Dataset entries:
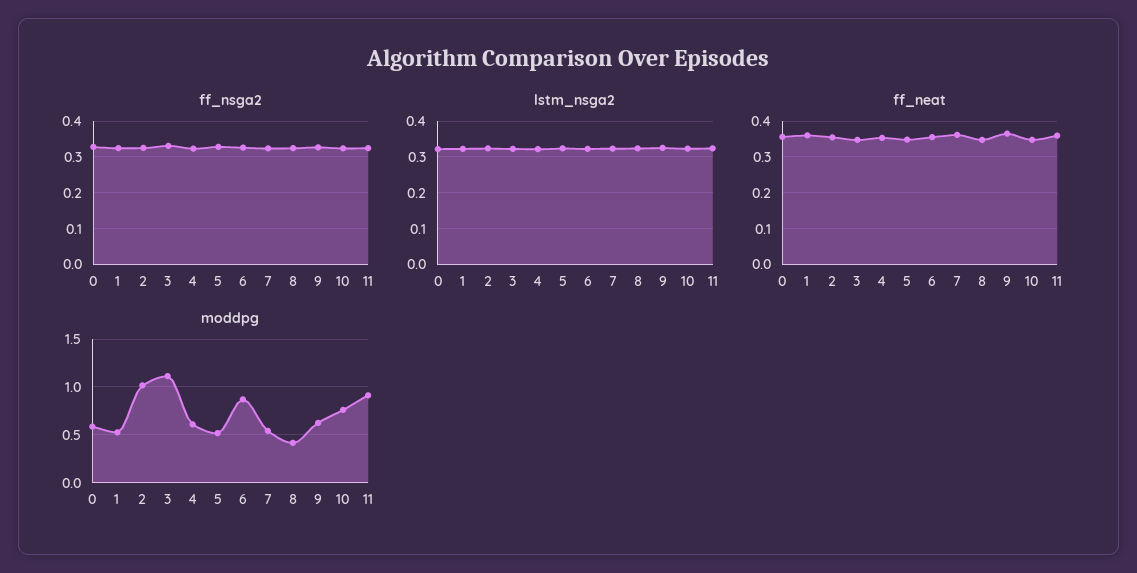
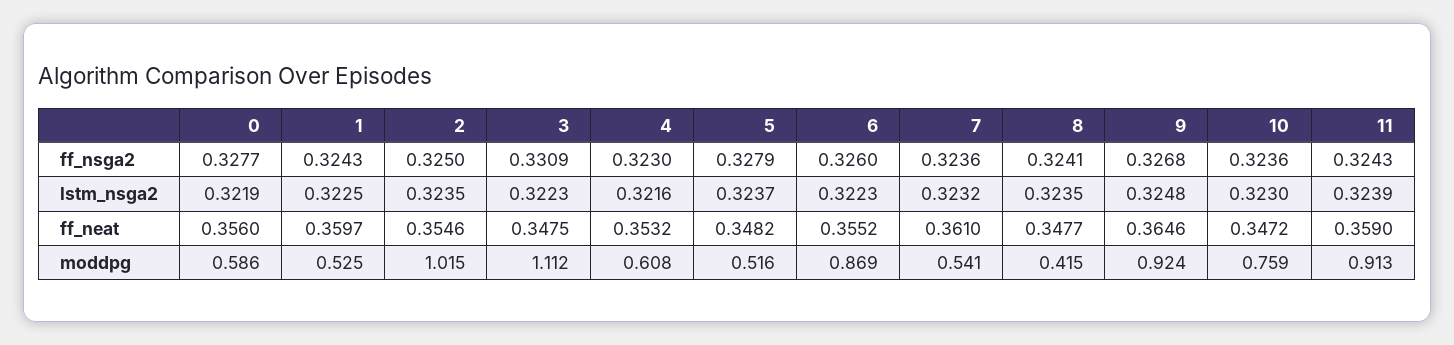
moddpg, 9: 0.6 -> 0.924

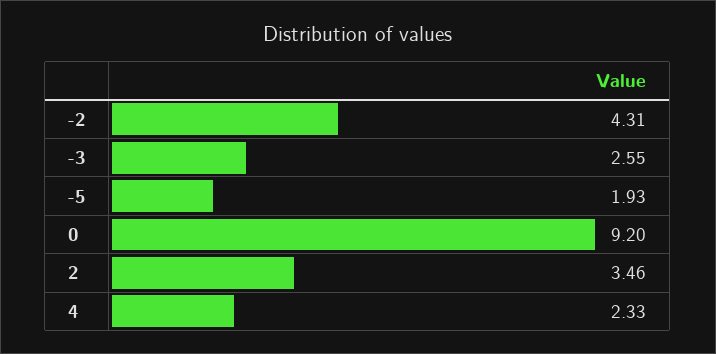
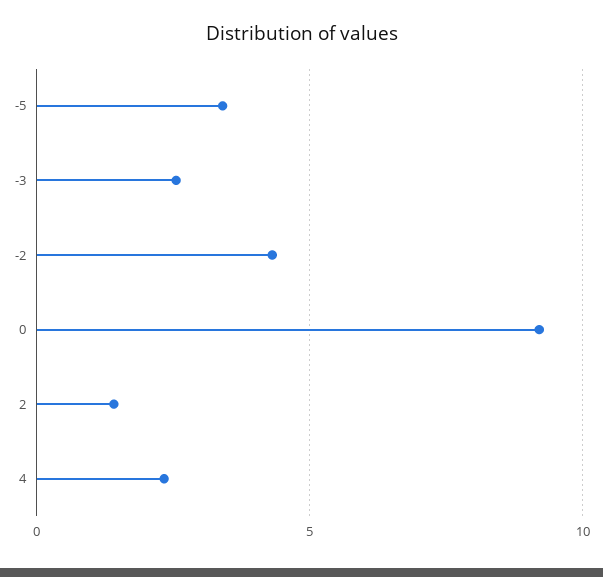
-5: 1.93 -> 3.5
2: 3.46 -> 1.5

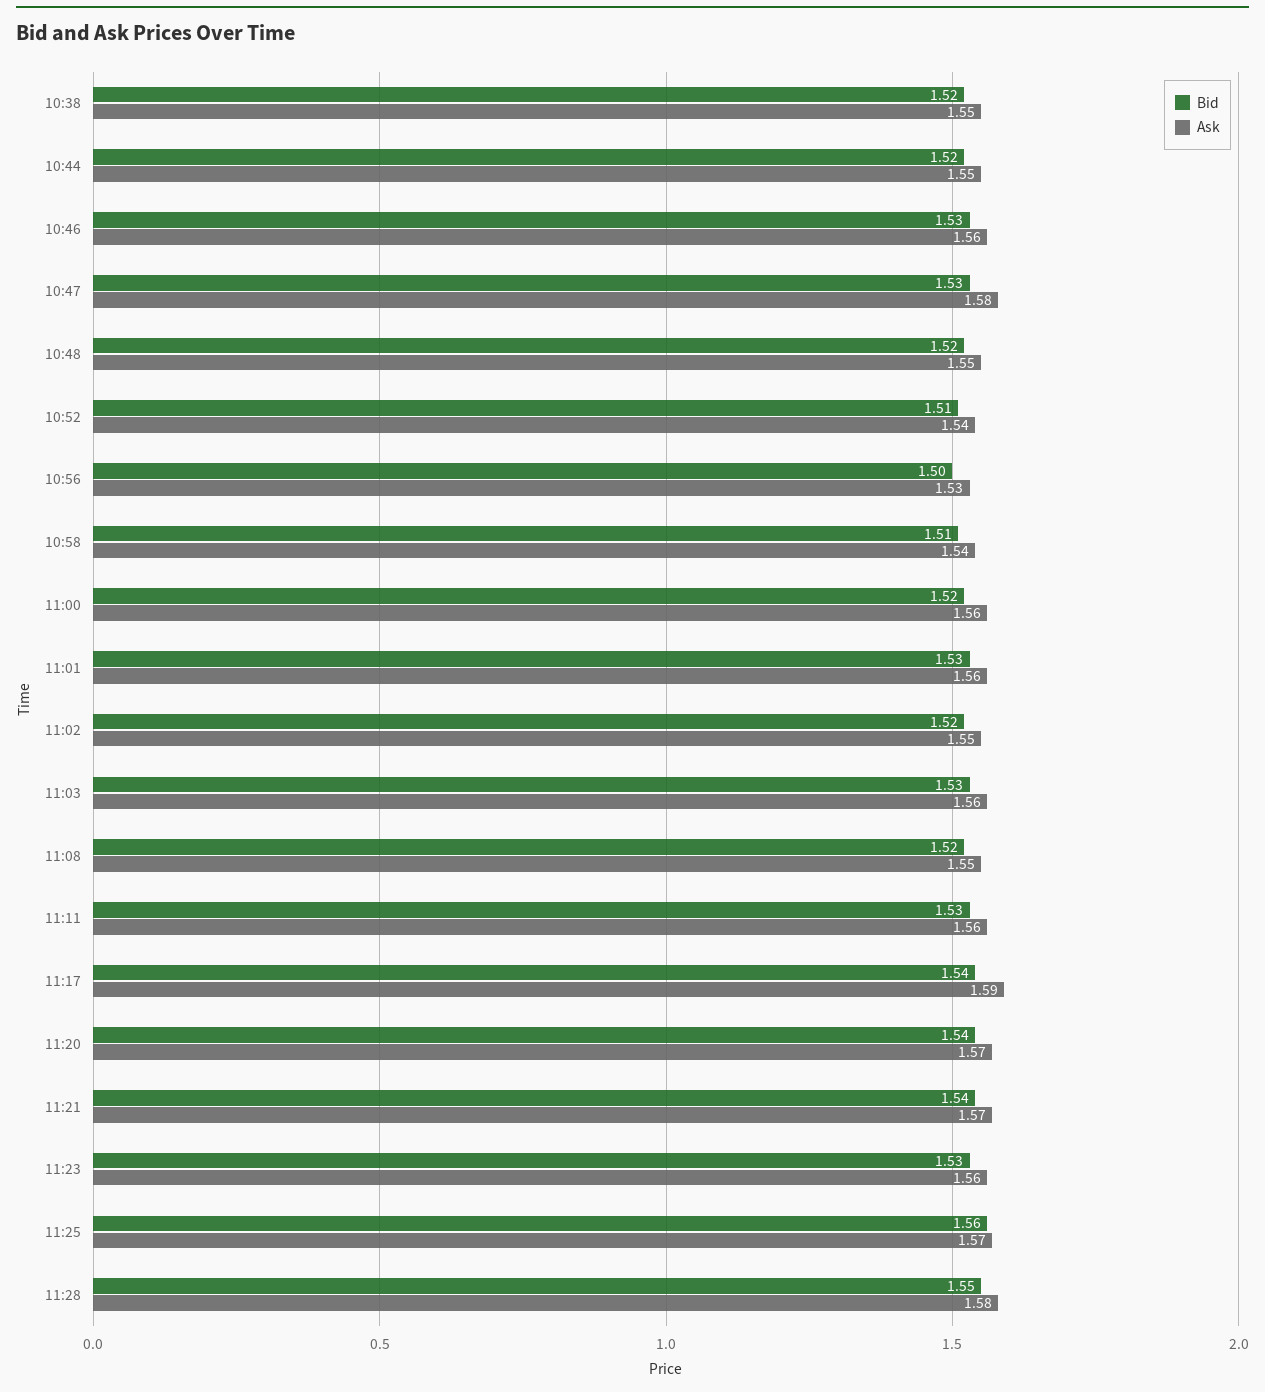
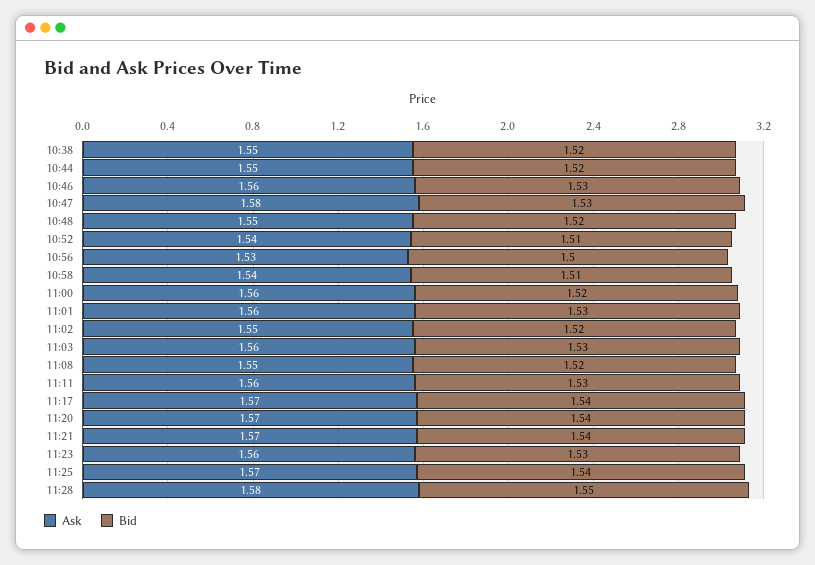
Ask, 11:17: 1.59 -> 1.57
Bid, 11:25: 1.56 -> 1.54

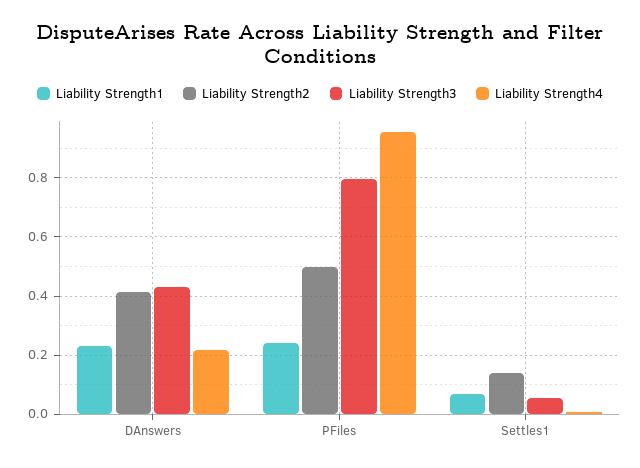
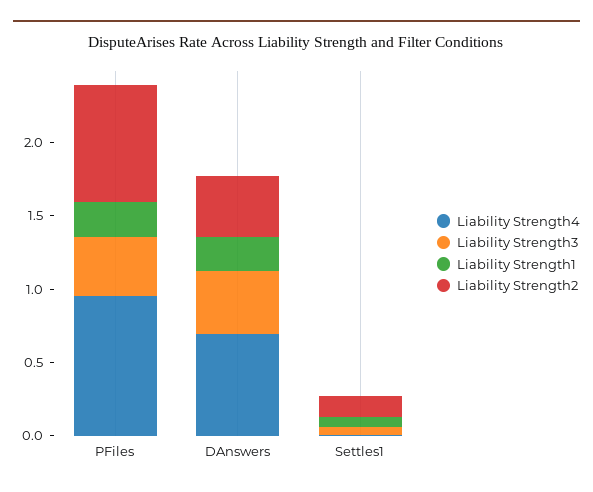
Liability Strength4, DAnswers: 0.225 -> 0.7
Liability Strength2, PFiles: 0.5 -> 0.8
Liability Strength3, PFiles: 0.8 -> 0.4

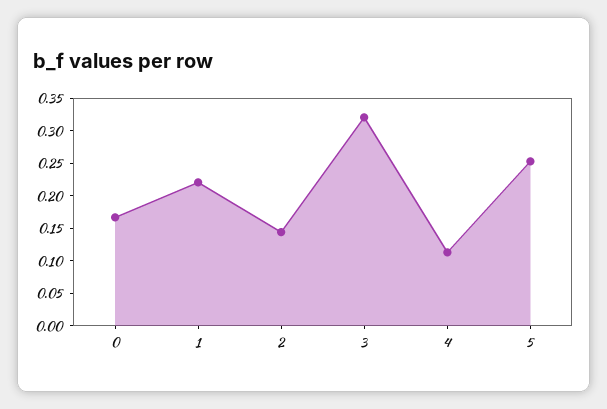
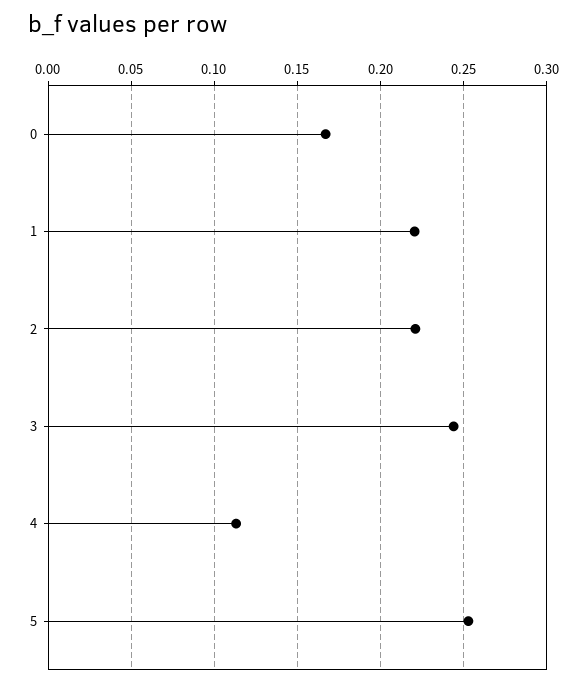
2: 0.15 -> 0.22
3: 0.325 -> 0.245

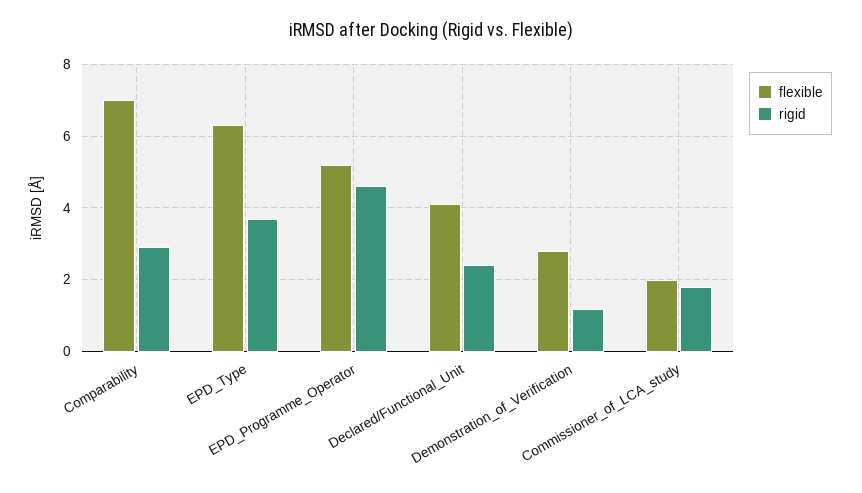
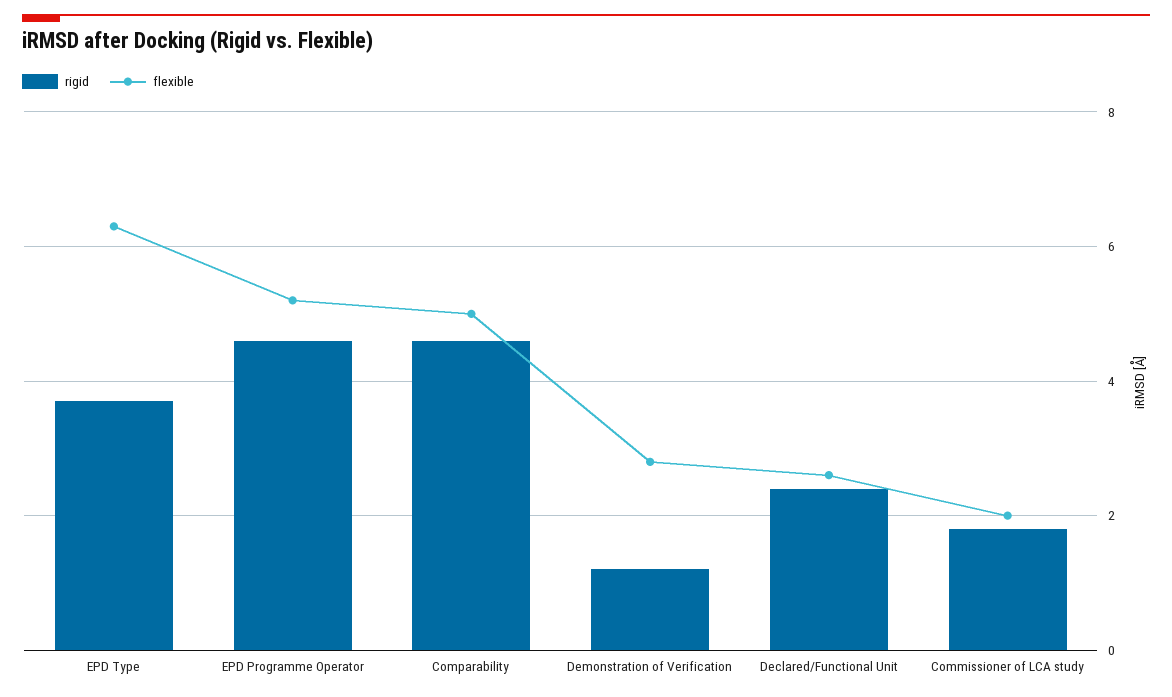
flexible, Comparability: 7 -> 5
rigid, Comparability: 3 -> 4.5
flexible, Declared/Functional_Unit: 4 -> 2.5

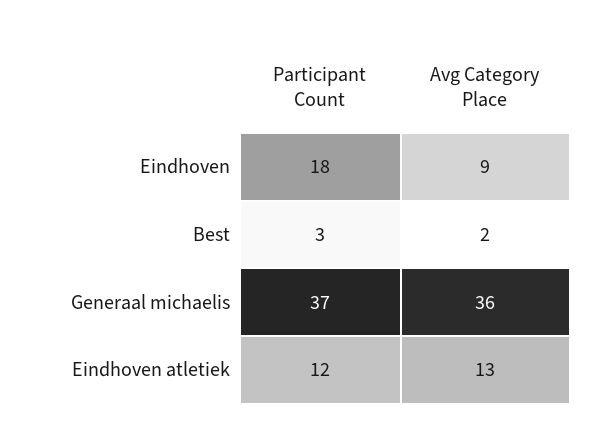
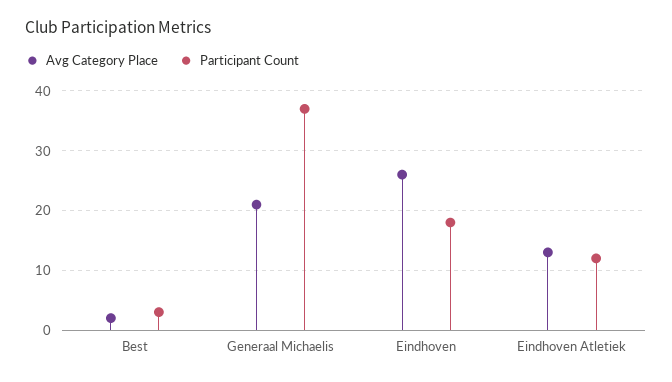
Avg Category Place, Eindhoven: 9 -> 25
Avg Category Place, Generaal michaelis: 36 -> 20

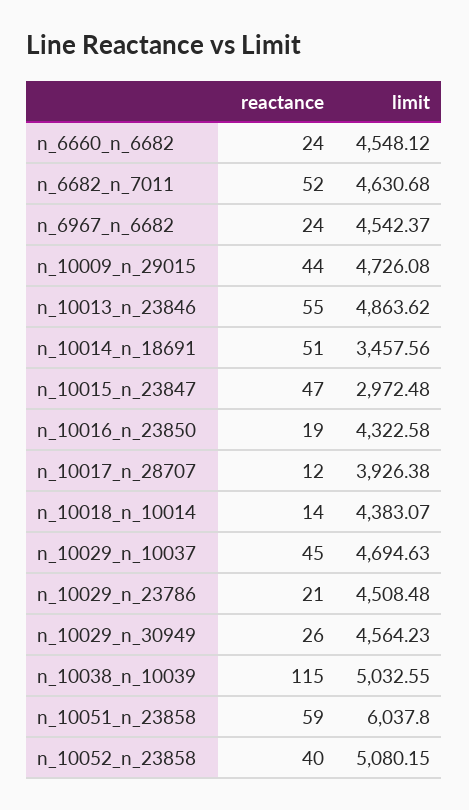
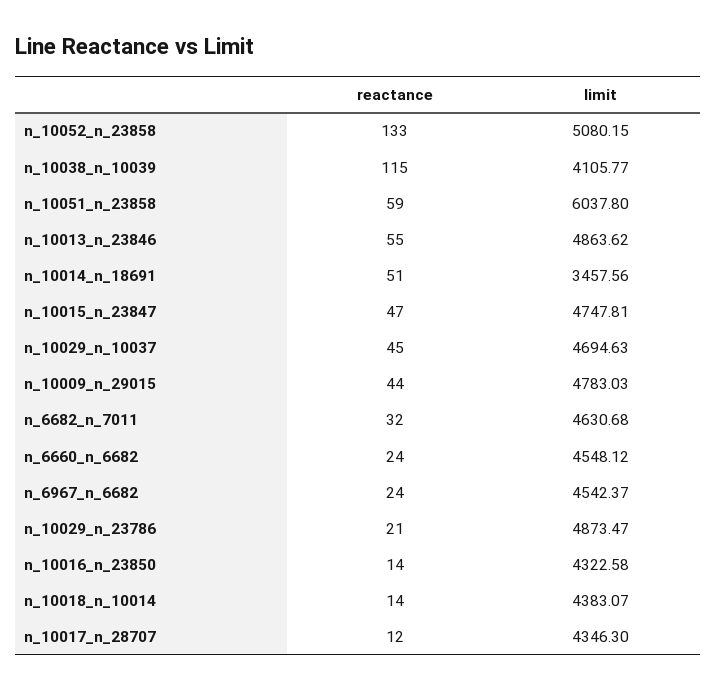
reactance, n_6682_n_7011: 52 -> 32
limit, n_10009_n_29015: 4726.08 -> 4783.03
limit, n_10015_n_23847: 2972.48 -> 4747.81
reactance, n_10016_n_23850: 19 -> 14
limit, n_10017_n_28707: 3926.38 -> 4346.3
limit, n_10029_n_23786: 4508.48 -> 4873.47
reactance, n_10029_n_30949: 26 -> none
limit, n_10029_n_30949: 4564.23 -> none
limit, n_10038_n_10039: 5032.55 -> 4105.77
reactance, n_10052_n_23858: 40 -> 133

§ WHAT THE TASK ASKS: Copy out the lines starting at the one containing "limit, n_10038_n_10039: 5032.55 -> 4105.77" and ending with the last line of the entries. Include nothing else.

§ RESULT OF THE EXERCISE:
limit, n_10038_n_10039: 5032.55 -> 4105.77
reactance, n_10052_n_23858: 40 -> 133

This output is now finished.